Northwestern University professors created a new computational model that performs as well or better than 75% of American adults in a standard intelligence test. The team believes this is an important step in making artificial intelligence (AI) that sees and understands the world as humans do.
“The model performs in the 75th percentile for American adults, making it better than average,” said Northwestern Engineering’s Ken Forbus. “The problems that are hard for people are also hard for the model, providing additional evidence that its operation is capturing some important properties of human cognition,” he added.
CogSketch AI Platform
The computation model was built on CogSketch, a sketch-understanding system developed in Forbus’ laboratory at Northwestern University. Sketching is a natural activity that people do while thinking or trying to communicate an idea, especially when spatial content is involved. Sketching is also heavily used in engineering and geoscience. CogSketch is used to model spatial understanding and reasoning, making it suitable for research based on sketches, but also for testing against a standardized visual intelligence test such as the Raven’s Progressive Matrices test.

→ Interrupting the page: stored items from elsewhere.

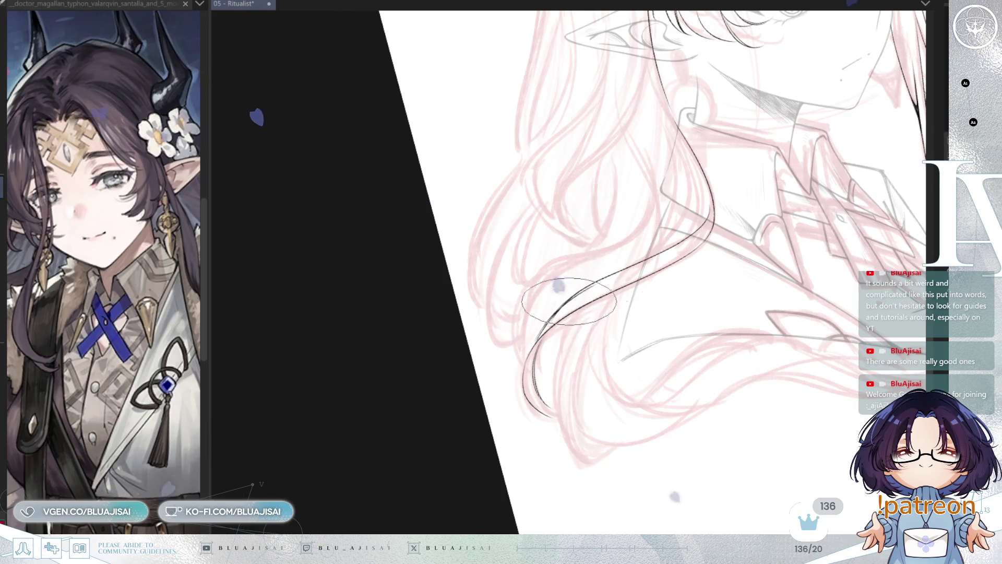
- Add more hair lines curving down beside the neck, checking them in mirrored view
mouse_move(634, 265)
mouse_down()
mouse_move(641, 224)
mouse_move(644, 308)
mouse_up()
mouse_move(659, 240)
mouse_down()
mouse_move(646, 333)
mouse_move(729, 242)
mouse_move(599, 261)
mouse_up()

The computational model developed by Forbus builds on the idea that analogical reasoning is at the heart of visual problem solving. In other words, if we want our AI systems to solve complex visual problems, they need to be able to make analogies and compare one object to another. Images are compared via structure mapping, which aligns common structures found in two images, in order to identify commonalities and differences. The structure-mapping theory was developed by psychology professor Dedre Gentner, who also works at Northwestern.

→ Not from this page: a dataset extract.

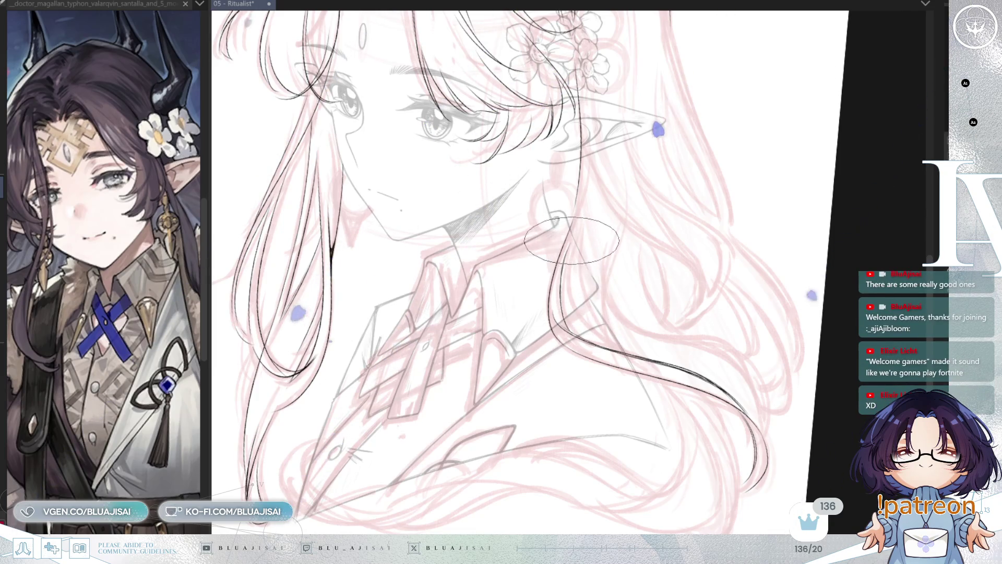
drag(565, 256, 584, 339)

The Raven’s Progressive Matrices Test
The 60-item Raven’s Progressive Matrices test measures a person's reasoning ability by showing them a matrix of images with one missing image. The test-taker is then supposed to select which image is missing from a set of six to eight options.
Forbus and former colleague Andrew Lovett, who was a postdoctoral researcher in psychology at Northwestern, said their AI system did better in the test than the average American.
"The Raven’s test is the best existing predictor of what psychologists call ‘fluid intelligence, or the general ability to think abstractly, reason, identify patterns, solve problems, and discern relationships,’" said Lovett, now a researcher at the US Naval Research Laboratory. "Our results suggest that the ability to flexibly use relational representations, comparing and reinterpreting them, is important for fluid intelligence," he said.
The professors said that understanding sophisticated relational representations is key to higher-order cognition. It can help connect entities and ideas such as “the clock is above the door” or “pressure differences cause water to flow.”
Today’s AI systems are mainly good at recognizing objects, a task that not too long ago was also quite difficult for computers. However, the professors said that object identification without subsequent reasoning isn’t all that useful, which is why they subjected their AI system to the Raven's Progressive Matrices Test. They also believe their research is an important step towards gaining a better understanding of computer vision.